Using the ADDIE model to complete our evaluation (Vijayakumar & Srinivasan, 2015), we implemented and evaluated that captured raw data presented in Table 2. The integrity of our evaluation was ensured through the implementation of regular hash checking on the collected data using SHA256 (Secure Hashing Algorithm producing a 256-bit long hash) (Norman, 2017). The hash value remained the same as the original value in each collection period throughout our evaluation. Wireshark collated a stream of hashed information stored on the external drive and was exported to a .csv format. During the transmission process, the integrity of each of the transferred chunks was maintained due to a SHA256 hash being computed as the chunk is being transmitted (Peterson & Davie, 2012). Also, once the transmission was completed, another SHA256 hash is taken on each chunk and was verified against the original. If, for any reason, hashes do not match at any point of the ADDIE process, the file’s integrity has been compromised during the investigation. In such a case, the whole investigation has to be repeated from the Analysis stage of the ADDIE model using the original copy of the source file.

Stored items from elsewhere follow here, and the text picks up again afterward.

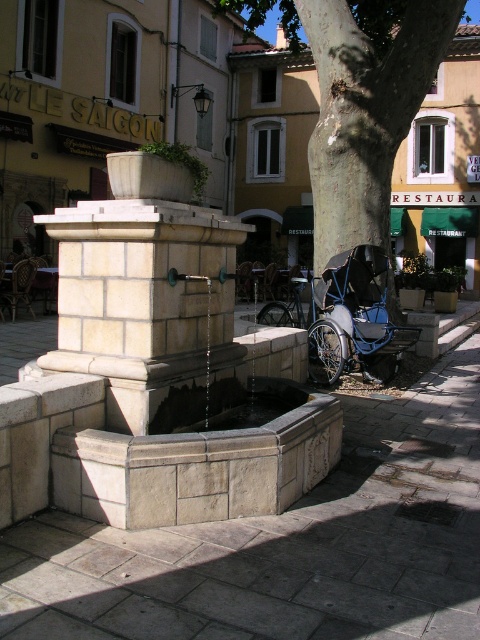
You are standing in front of the stone fountain and want to place a small statue between the two points marked as point (464,410) and point (238,387). Which point is closer to you so that the statue can be placed in front of it?

Point (464,410) is closer to you than point (238,387), so placing the statue in front of point (464,410) would position it nearer to your current location.

You are a parent pushing a blue metallic baby carriage at center along the stone pavement at center. Can you move the carriage sideways without leaving the pavement? Explain why based on the pavement width compared to the carriage.

The stone pavement at center is wider than the blue metallic baby carriage at center, so yes, you can move the carriage sideways while staying on the pavement.

You are a tourist visiting this European town and want to take a photo that includes both the white stone fountain at center and the smooth bark tree at center. Since you have a camera with a fixed focal length, you need to know which object is closer to the camera to ensure both are in focus. Based on the scene description, which object is closer?

The white stone fountain at center is smaller than the smooth bark tree at center, which suggests it is farther away. Therefore, the smooth bark tree at center is closer to the camera, so focusing on it would help both objects be in focus.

Table 2 Recovered Digital Evidence from All the Collection Periods

7 Conclusion

With the increase in network traffic mainly attributed to P2P technologies, there is a corresponding increase in the possibility of these technologies being the subject of a criminal investigation. Consequently, the number of investigations requiring digital forensic proficiency is rendering digital investigation slow and ultimately ineffective, with the pursuit of a perfect model for digital investigation as never-ending.

This paper presented a proposed live monitoring methodology for P2P networks to provide accountability to the system. We have adopted a proven monitoring mechanism of live networks using Wireshark and made a case for its application as part of the processes of network forensics. We also made a case for applying the ADDIE model of digital forensics to passive digital evidence investigation, potentially revolutionizing network forensics through evidence validation. We also proposed a validation case to standardize the ADDIE model as a formal digital forensic model using the FSR-G-218 and FSR-G-201 legislative guidance.

There are many issues that need improvement, and we are actively working on them as part of our future works. One of them is searching the IP addresses of the most popular peers against DNS checkers and finding almost half of our recovered IP addresses masked under VPNs. Yet, we are confident that even if our digital evidence does not directly link a crime and its victim, it can be helpful in an investigation. Digital evidence can help reveal how a cybercrime was committed, support or disprove witness statements, provide investigative leads, and identify possible suspects.